外に女を作る事も考えたが、専務にバレた時が怖い。俺は速攻で会社をクビになるだろう。その上離婚が待ち受けて慰謝料までがっぽり取られるはずだ。
だから俺は耐えた……。耐えに耐えた……。
そんなある日、俺が残業から帰宅すると、居間でシルクのガウンを羽織った華子が愛おし気に自分の手をうっとりと見ていた。

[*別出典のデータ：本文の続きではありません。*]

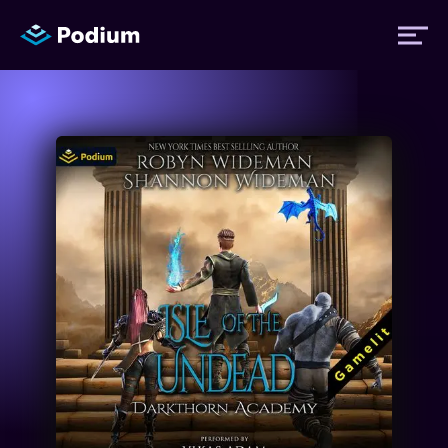
Titles
Authors
Performers
News
Events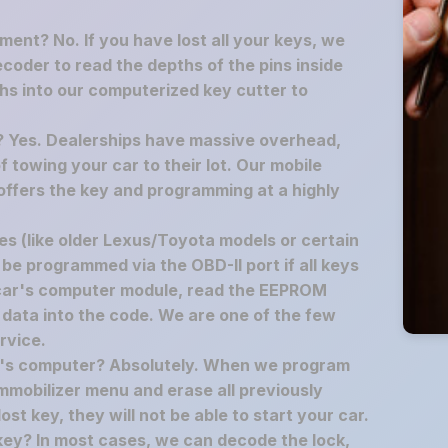
ement? No. If you have lost all your keys, we
decoder to read the depths of the pins inside
hs into our computerized key cutter to
p? Yes. Dealerships have massive overhead,
f towing your car to their lot. Our mobile
offers the key and programming at a highly
s (like older Lexus/Toyota models or certain
 be programmed via the OBD-II port if all keys
 car's computer module, read the EEPROM
 data into the code. We are one of the few
rvice.
ar's computer? Absolutely. When we program
mmobilizer menu and erase all previously
t key, they will not be able to start your car.
key? In most cases, we can decode the lock,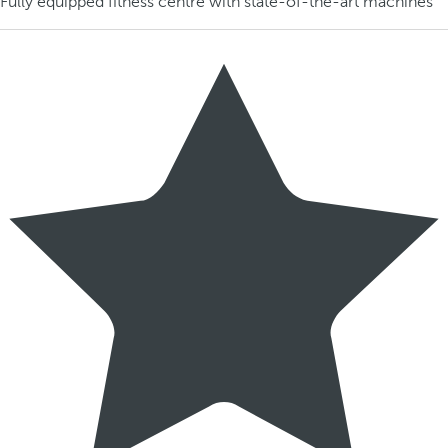
Fully equipped fitness centre with state-of-the-art machines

「華子? 何をそんなに見ているんだ? 結婚指輪か?」
俺は素直な疑問を口にする。
「違うわよ。あたなからもらった安物のリングじゃないわ。これを見て! 二十カラットのダイヤがあしらわれた最高級のリングよ」
「……え?」
耳を疑った。最高級のリングだと? いくらするんだそんなもの。
「……い、いくらしたんだ? 会計はどうしたんだ?」
「たったの二千万よ。あなたのカードじゃそこまでの決済は無理だったから、ローンにしたわ」
「俺が? 俺が払うの?」
「やぁねぇ。他に誰が払うのよ」
「ふ、ふざけるな!」
俺は持っていたカバンを華子に投げつけた。
「何するのよ!?」
俺は華子に詰め寄った。
「二千万もの大金……! 俺がどんな思いで稼いで来ているか分かっているのか!?」
そんな俺を、華子は鼻で笑う。
「やぁねぇ。二千万くらいでそんなに怒っちゃって。ケチケチしないでよ。まぁ、あんな安物のリングを結婚指輪にしたあなたにはこのリングの価値は分からないでしょうけど」
俺は華子の胸ぐらを掴んで揺さぶった。
「ふざけるな! あれだって三百万したんだぞ! 俺を……バカにするなぁ!」
そのまま華子を投げ飛ばした。
「キャー! 痛い! 何するのよ! DVなんて最低! パパに言いつけるわ! もう離婚よ!」
……離婚、DV、二千万円のローン……俺の頭の中をぐるぐると駆け巡る。
俺は咄嗟にキッチンに行くと、包丁を手に取った。
「何でもかんでもお前の思い通りにさせるかぁぁぁ!」
気が付くと、俺は華子をメッタ刺しにしていた。血がどくどくと流れていく。まるでそれは真紅の薔薇をぶちまけたかのように、美しく、妖しく広がっていく。
「ああ……俺の家が薔薇色に染まっていく……」
動かなくなった華子は、それでいて華やかさを失わない美しさだ。
「黙って俺について来るお人形だったらな、お前も死ななくて良かったのにな……」
そっと華子を抱きしめる。華子の手がだらんと下がる。
「……専務に、報告したら俺は会社をクビ……か? その前に、刑務所にぶちこまれるか……」
俺はどこで選択を間違えたのだろうか。途中までは薔薇色の人生だったはずだ。
この先の人生はきっとハードモードになるだろう。俺の前途洋洋な将来はもう無いのだ。
俺はそっとベランダに出て下を見る。ここはマンションの三十階だ。
「華子……少しはお前の事愛していた時期もあったんだけどな」
そして俺はベランダの柵を乗り越えて下に落ちた。
そしてそこにも、薔薇色の染みが出来上がるのだ……。